The museum park Archeon in Alphen aan den Rijn (Netherlands; satellite photo) is always worth a visit. It contains many reconstructions of Dutch buildings from Prehistory, Antiquity, and Middle Ages. The first photo shows a 1:1 reconstruction of the mansio (inn) near the base of the Tenth legion Gemina at Ulpia Noviomagus/Nijmegen.
When it was opened in 1994, the park was intended to do archaeological research, which would be financed from the proceeds of the visits, but this turned out to be too optimistic, and for one winter, Archeon was closed. The water pipes of the reconstructed bathhouse of Coriovallum/Heerlen (second photo) were damaged beyond repair, and it is now no longer possible to have a bath and a massage in that building – which used -among Dutch archaeologists- to be a favorite way to celebrate birthdays.
After this crisis, the park was reopened on a smaller scale (1997). Gone is the reconstructed farm of Rijswijk-De Bult, gone are the plans to rebuild an entire castellum; but still, you can visit a lot of reconstructions of buildings that once dominated the towns in the Netherlands, like the small temple that was excavated at Ceuclum/Cuijk (third photo). The Roman bridge at Cuijk, which used to be the entrance of the park, still exists, but is almost impossible to find.
The fourth photo shows the “Voorburghuis”, from the capital of the Cananefates, Forum Hadriani/Voorburg. There is a nice reconstructed potter’s kiln next to it, that is still used to make ceramics. The little arch and low wall on the fifth photo are the enclosure of the sacred precinct of Trajectum ad Mosam, modern Maastricht.
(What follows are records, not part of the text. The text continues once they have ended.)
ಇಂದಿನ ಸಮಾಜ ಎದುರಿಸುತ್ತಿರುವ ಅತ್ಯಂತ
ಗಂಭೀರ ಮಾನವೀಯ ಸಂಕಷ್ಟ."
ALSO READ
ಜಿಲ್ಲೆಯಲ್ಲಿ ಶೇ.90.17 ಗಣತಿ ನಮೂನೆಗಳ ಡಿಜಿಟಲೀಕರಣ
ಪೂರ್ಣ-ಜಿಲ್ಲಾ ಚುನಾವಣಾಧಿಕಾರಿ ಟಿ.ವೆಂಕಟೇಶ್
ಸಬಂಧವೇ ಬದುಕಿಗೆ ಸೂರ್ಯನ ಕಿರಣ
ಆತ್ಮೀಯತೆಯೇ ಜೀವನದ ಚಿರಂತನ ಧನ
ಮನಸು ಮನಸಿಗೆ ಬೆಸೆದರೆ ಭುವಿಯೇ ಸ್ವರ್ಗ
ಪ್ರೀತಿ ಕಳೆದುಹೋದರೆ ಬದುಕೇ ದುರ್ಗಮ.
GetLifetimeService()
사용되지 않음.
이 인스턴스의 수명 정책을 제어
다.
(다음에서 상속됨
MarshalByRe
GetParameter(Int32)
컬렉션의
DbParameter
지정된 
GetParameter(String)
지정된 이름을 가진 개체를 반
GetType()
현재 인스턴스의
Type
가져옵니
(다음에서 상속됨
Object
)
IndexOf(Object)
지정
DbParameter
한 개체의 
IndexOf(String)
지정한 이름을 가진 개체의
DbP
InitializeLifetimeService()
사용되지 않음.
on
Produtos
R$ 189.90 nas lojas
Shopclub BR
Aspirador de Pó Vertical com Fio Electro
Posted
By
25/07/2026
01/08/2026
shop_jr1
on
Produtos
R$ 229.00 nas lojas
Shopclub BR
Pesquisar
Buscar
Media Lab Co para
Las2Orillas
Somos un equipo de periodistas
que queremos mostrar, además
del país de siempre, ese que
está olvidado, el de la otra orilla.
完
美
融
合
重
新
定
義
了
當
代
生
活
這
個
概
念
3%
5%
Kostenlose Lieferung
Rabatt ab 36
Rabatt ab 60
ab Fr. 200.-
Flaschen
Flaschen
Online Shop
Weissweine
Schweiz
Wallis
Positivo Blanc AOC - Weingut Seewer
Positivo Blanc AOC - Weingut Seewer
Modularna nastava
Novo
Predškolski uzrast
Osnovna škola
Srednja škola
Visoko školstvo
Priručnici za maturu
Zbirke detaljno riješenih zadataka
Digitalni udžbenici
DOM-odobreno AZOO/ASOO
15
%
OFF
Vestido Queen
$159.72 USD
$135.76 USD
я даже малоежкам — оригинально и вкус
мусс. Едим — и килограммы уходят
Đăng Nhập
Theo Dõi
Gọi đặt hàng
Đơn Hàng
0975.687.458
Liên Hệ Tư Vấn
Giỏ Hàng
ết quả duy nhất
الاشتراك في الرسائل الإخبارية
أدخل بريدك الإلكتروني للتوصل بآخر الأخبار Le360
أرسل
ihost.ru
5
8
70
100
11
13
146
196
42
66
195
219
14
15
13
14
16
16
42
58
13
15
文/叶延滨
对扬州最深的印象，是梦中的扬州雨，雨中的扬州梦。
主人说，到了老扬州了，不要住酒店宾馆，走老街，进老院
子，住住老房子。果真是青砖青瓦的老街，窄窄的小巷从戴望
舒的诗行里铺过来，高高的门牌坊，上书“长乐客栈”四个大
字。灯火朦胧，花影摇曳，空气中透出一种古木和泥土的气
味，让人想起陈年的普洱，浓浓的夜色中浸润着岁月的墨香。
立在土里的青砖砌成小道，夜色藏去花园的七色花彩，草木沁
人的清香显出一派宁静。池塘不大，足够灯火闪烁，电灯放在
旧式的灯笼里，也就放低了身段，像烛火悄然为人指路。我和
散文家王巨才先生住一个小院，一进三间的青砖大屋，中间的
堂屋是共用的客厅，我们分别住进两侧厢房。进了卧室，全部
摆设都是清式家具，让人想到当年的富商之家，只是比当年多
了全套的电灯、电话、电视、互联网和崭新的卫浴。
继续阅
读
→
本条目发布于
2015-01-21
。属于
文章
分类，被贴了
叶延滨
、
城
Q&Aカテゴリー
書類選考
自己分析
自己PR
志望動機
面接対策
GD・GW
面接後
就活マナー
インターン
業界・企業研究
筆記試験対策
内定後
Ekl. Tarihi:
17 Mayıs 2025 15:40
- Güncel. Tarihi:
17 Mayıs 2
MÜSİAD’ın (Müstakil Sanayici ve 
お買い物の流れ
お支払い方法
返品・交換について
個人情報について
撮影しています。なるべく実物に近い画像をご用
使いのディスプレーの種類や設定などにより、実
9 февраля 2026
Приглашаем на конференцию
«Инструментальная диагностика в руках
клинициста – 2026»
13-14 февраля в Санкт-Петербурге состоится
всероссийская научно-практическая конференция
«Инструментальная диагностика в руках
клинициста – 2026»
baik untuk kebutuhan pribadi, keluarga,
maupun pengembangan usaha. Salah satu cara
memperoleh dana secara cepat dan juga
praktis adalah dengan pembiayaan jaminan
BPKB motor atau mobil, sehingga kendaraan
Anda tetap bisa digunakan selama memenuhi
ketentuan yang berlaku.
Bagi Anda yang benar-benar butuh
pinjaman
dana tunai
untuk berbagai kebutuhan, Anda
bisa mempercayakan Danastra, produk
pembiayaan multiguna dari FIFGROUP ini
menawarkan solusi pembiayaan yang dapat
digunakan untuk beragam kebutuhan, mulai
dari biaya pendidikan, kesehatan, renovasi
When we visited the museum park, it was a quiet day in spring. The children that can under normal circumstances produce more noise than you can imagine, were at school, and those who were at the park, enjoyed the gladiatoral contests. So, the photos I can present here are without twenty-first century additions. This is what the Netherlands must have looked like at the beginning of our era.